**INPUT**
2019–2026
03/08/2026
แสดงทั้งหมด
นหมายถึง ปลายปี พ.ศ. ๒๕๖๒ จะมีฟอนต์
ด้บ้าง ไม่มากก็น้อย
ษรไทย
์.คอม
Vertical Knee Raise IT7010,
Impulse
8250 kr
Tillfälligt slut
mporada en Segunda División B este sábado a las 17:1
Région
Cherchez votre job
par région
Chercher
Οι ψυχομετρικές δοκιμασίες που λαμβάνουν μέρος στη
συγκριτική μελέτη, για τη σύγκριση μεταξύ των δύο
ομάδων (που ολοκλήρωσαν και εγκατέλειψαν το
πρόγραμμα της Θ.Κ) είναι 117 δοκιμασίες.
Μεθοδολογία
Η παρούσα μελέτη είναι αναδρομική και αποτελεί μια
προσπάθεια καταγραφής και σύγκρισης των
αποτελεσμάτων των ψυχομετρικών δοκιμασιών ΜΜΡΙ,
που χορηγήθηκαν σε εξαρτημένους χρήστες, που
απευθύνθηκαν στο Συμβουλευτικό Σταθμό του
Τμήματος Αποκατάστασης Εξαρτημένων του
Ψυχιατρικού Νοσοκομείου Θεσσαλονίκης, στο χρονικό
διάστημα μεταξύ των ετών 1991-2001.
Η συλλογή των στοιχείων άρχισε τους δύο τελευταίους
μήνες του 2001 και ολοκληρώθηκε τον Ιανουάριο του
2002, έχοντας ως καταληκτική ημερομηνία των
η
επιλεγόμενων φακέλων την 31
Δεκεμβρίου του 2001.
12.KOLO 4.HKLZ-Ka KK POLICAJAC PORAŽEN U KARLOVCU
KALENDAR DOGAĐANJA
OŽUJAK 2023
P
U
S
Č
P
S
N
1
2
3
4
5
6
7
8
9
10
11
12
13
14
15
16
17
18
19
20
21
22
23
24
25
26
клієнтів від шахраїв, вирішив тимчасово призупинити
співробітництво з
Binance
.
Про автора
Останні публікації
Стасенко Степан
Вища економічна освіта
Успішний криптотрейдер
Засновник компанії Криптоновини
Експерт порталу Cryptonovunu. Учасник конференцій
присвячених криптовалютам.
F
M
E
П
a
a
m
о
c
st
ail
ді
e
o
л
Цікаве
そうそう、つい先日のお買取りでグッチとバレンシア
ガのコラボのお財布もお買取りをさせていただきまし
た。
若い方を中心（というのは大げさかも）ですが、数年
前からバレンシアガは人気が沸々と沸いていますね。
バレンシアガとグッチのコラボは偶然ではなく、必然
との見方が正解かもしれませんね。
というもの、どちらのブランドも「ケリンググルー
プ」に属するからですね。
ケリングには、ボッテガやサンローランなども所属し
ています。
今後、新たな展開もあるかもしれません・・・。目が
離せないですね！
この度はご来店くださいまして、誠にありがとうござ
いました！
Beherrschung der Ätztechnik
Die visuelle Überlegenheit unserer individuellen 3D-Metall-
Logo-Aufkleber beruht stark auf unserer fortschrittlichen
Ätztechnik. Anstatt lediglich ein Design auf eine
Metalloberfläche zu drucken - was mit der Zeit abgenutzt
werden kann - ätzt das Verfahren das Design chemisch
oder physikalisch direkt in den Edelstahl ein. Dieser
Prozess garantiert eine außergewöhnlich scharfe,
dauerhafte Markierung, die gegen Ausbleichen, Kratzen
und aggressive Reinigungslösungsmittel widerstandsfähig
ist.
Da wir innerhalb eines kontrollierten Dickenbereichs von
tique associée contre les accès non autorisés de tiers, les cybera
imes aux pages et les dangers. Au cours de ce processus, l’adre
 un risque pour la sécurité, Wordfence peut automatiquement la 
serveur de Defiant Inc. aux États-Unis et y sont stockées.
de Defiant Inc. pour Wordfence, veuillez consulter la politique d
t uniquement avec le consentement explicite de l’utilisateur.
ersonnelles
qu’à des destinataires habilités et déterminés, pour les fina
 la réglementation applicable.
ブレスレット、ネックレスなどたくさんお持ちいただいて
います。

**WHAT YOU ARE ASKED TO DO**
Return all lines of the material above in which the word "μελέτη" occurs.

**COMPLETED EXERCISE**
συγκριτική μελέτη, για τη σύγκριση μεταξύ των δύο
Η παρούσα μελέτη είναι αναδρομική και αποτελεί μια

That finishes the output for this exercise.